Gerçek Kusmuk

3.8K 247 20
                                    

Camdan dışarı bakıp kendimi toparladım. Kelimeleri zihnimde bir araya getirip ona baktım ve konuştum.

-Peki ne zaman? Ben ne zaman senin hayatının bir parçası olabileceğim?

-Bilemiyorum. Bu işler bittiğinde.

-Peki bu lanet işler ne zaman bitecek!?

-Bilmiyorum!!

Gözlerim dolmaya başlayınca bir kez daha camdan dışarı bakıp elimin tersiyle gözlerimi sildim ve bağırdım.

-Bilmediğini biliyorum!

-O zaman neden soruyorsun!?

-Çünkü! Çünkü bende artık senin o karmaşık hayatının bir parçası olmayı ve babanın hayaletinin peşinde koşmanı izlemeyi istiyormuyum bilmiyorum!!

Söylediğim sözlerin ağırlığı altında ezileceğim söylerken aklıma gelmemişti. Ama kelimelerin gücü korkunçtu. Ve zaman geri alınamayacak derecede hızlı akıyordu. Ellerini yumruk yaparken tükenmişlik dolu bir sesle fısıldadı.

-Seni tutan bir şey yok.

Kapıyı açıp dışarı çıktım ve eve doğru koştum. Arabanın gürültüyle çalışma sesini duydum ve arkamı döndüğümde gitmişti. Açık bıraktığım pencereden içeri girip pencereyi kapattım ve sessizce odama çıktım.

Sabah uyandığımda başım tüm gece daha doğrusu sabaha karşı ağlamış olmaktan çatlıyordu. Yastığım sırılsıklam olmuştu. Berbat hissediyordum. Onunla nasıl o şekilde konuşmuştum! Buna inanamıyordum. Ona öyle şeyler söylediğime inanamıyordum.

Haklıydı. Bir insanın damarına basmayı çok iyi biliyordum. İğrenç hissediyorum.. tüm dediklerim bir daha aklıma gelince başımı sallayarak düşüncelerimden kaçmaya çalıştım. Ama olmadı. Dediklerim altyazı halinde yeniden akıp geçti.

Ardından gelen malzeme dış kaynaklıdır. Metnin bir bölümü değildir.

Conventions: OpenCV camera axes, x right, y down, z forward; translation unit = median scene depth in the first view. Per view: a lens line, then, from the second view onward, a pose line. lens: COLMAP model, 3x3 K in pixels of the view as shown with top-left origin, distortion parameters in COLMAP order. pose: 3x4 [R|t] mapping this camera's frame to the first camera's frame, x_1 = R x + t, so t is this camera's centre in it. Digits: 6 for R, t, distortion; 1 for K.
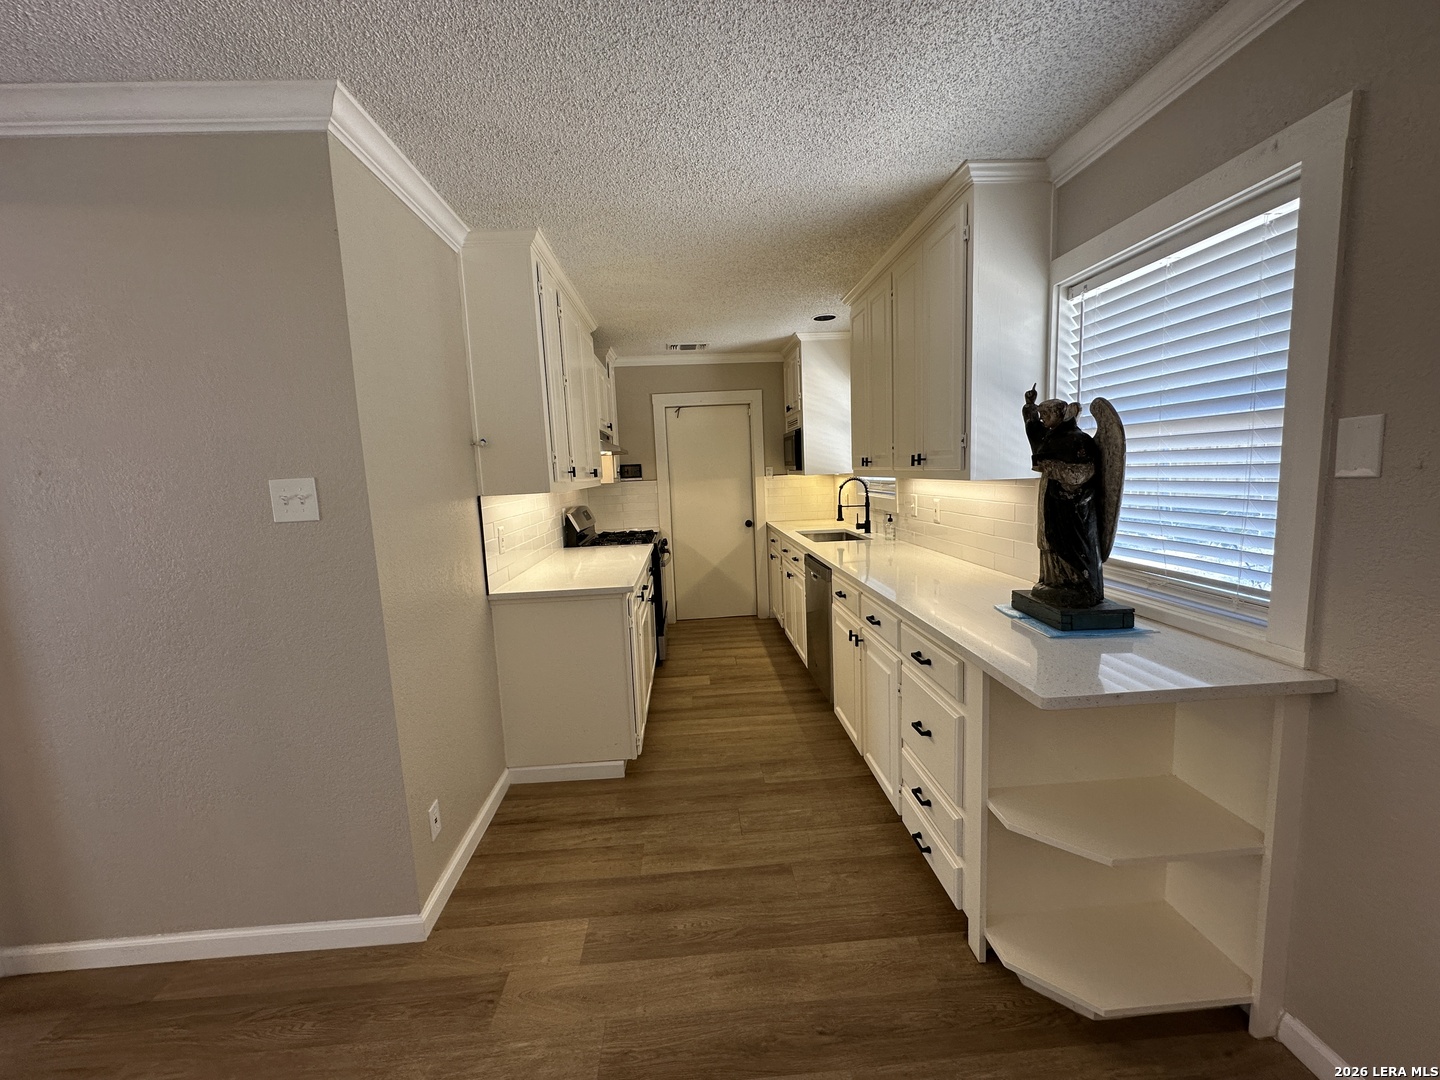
lens RADIAL K [[575.7, 0, 721.1], [0, 575.7, 538.4], [0, 0, 1]] dist [-0.005513, -0.000373]
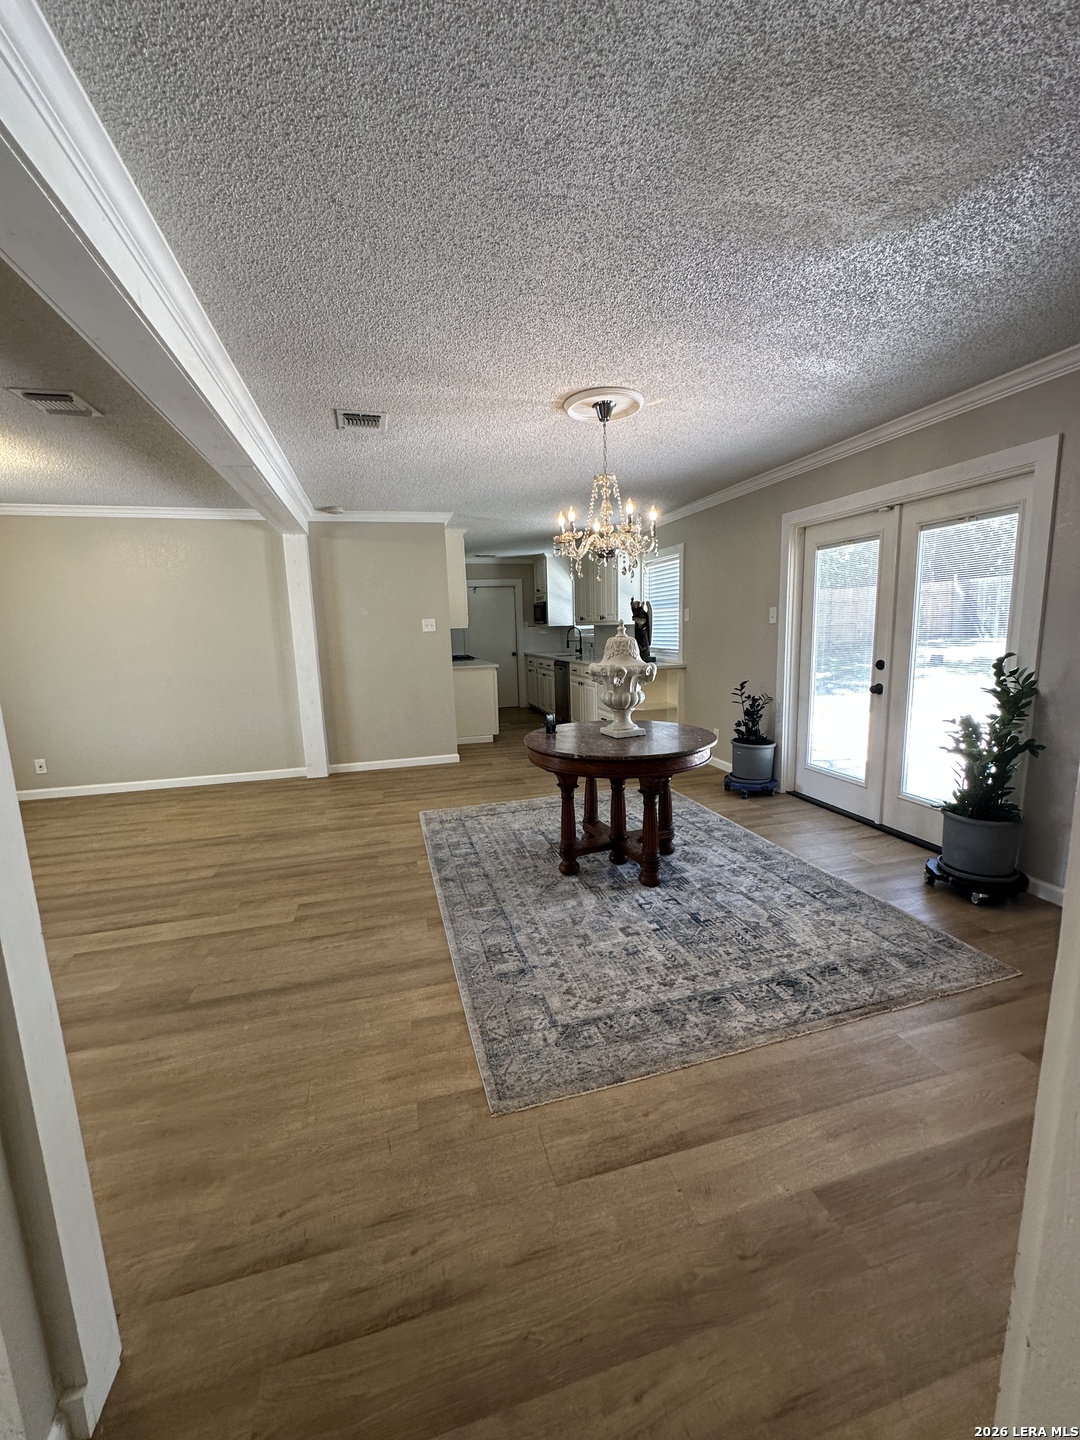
lens RADIAL K [[578.3, 0, 542.3], [0, 578.3, 717.7], [0, 0, 1]] dist [-0.000893, -0.000081]
pose [[0.977526, -0.019703, 0.209893, -0.364933], [0.013558, 0.999437, 0.030678, 0.174416], [-0.210380, -0.027143, 0.977243, -1.141317]]
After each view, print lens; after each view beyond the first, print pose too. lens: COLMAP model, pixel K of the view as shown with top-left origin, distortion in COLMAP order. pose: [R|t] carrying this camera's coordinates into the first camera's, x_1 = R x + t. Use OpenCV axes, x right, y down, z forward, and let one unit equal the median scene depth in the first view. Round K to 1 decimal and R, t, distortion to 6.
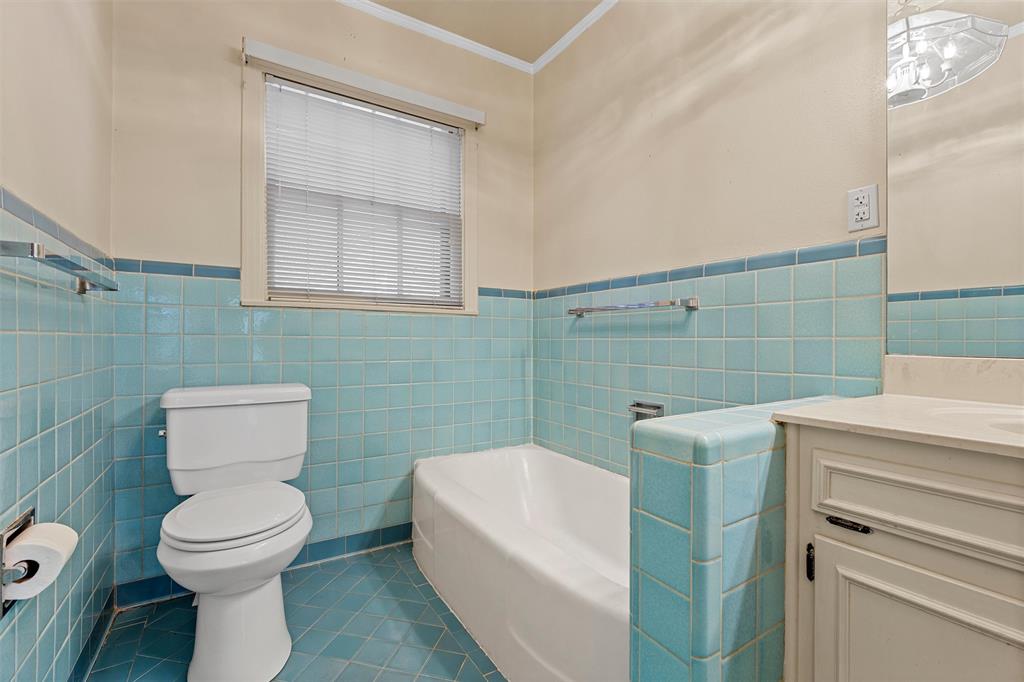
lens RADIAL K [[454.1, 0, 510.3], [0, 454.1, 323.2], [0, 0, 1]] dist [-0.002632, -0.000115]
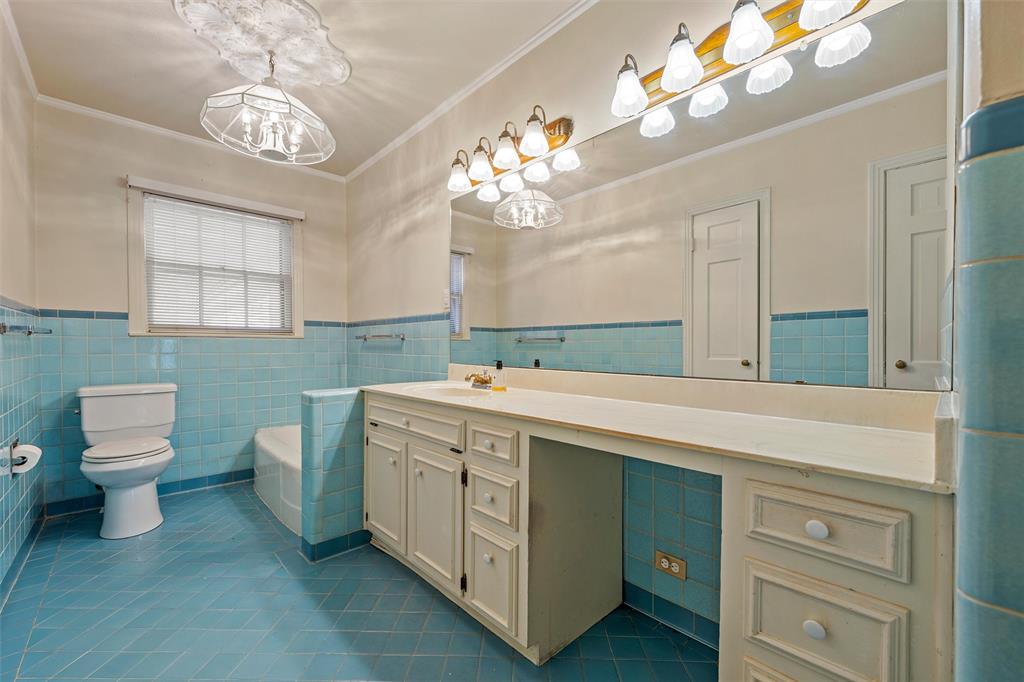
lens RADIAL K [[414.0, 0, 512.0], [0, 414.0, 341.0], [0, 0, 1]] dist [-0.000809, -0.000067]
pose [[0.979936, -0.000332, 0.199310, 0.466517], [-0.005294, 0.999602, 0.027693, -0.069300], [-0.199240, -0.028193, 0.979545, -0.744301]]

'' babanın hayaletini kovalıyorsun'' ona böyle demiştim. Tam bir gerizekalıydım. Ve konuşmanın son kısmı aklıma gelince kalbim sıkıştı. '' seni tutan bir şey yok'' belki kızgınlıkla söylemişti.. ne söylese sonuna kadar hakketmiştim.

Rüzgar tüm bunları bana açıkladığında herşeyi açıkca belirtmişti. Normal bir ilişki olmayacağını , babasını kimin öldürdüğünü öğrenmeden durmayacağını. Kendim kaşınmıştım. Ama onu seviyorum. Ne yapabilirim ki? Tüm mahvolmuşluğu tüm karmaşıklığı tüm kırılmışlığı ve etrafını saran geçmişinin tüm hayaletleriyle beraber seviyordum..

Sanırım kendimi bok gibi hissetmemin en önemli nedeni buydu.

Öğlene kadar yatakta çıkmadım. Neyseki annem ya da Poyraz'da cumartesileri erkenden uyanmazlardı. Ama onlar uyanmadan önce kalkıp duşa girdim. Saçlarımı kurutup üzerimi giyinip evden çıktım.

Sahile doğru yürürken sanki her şey bitmiş gibi geliyordu. İdeal örnek ilişki : 4 gün sürmüştü. Ondan korktuğum zamanları ve her köşeden onun çıktığı anları hatırladım. Sahildeki 'o' banka oturdum.

Onu takip ettiğimi düşündüğünü söylediği o banka. Ve benimde inkar ettiğim o banka. Denize bakıp huzur bulmaya çalıştım ama bu sonsuz mavilik bile göğsümde koca deliği kapatamıyordu. Telefonumun çalmasıyla o ufak huzur parçasıda uçup gitti.

-Alo?

-Hayırdır Hazal sabah sabah çıkıp gitmişsin.

-Ya canım yürümek istedi. Zaten Melisayla buluşacağız bugün..

-E bir haber vereydin. İyi ki annenim herşeyden son anda haberim oluyor.

-Özür dilerim..

-Önemli değil canım ama arada bir haber ver. Merak ettirme.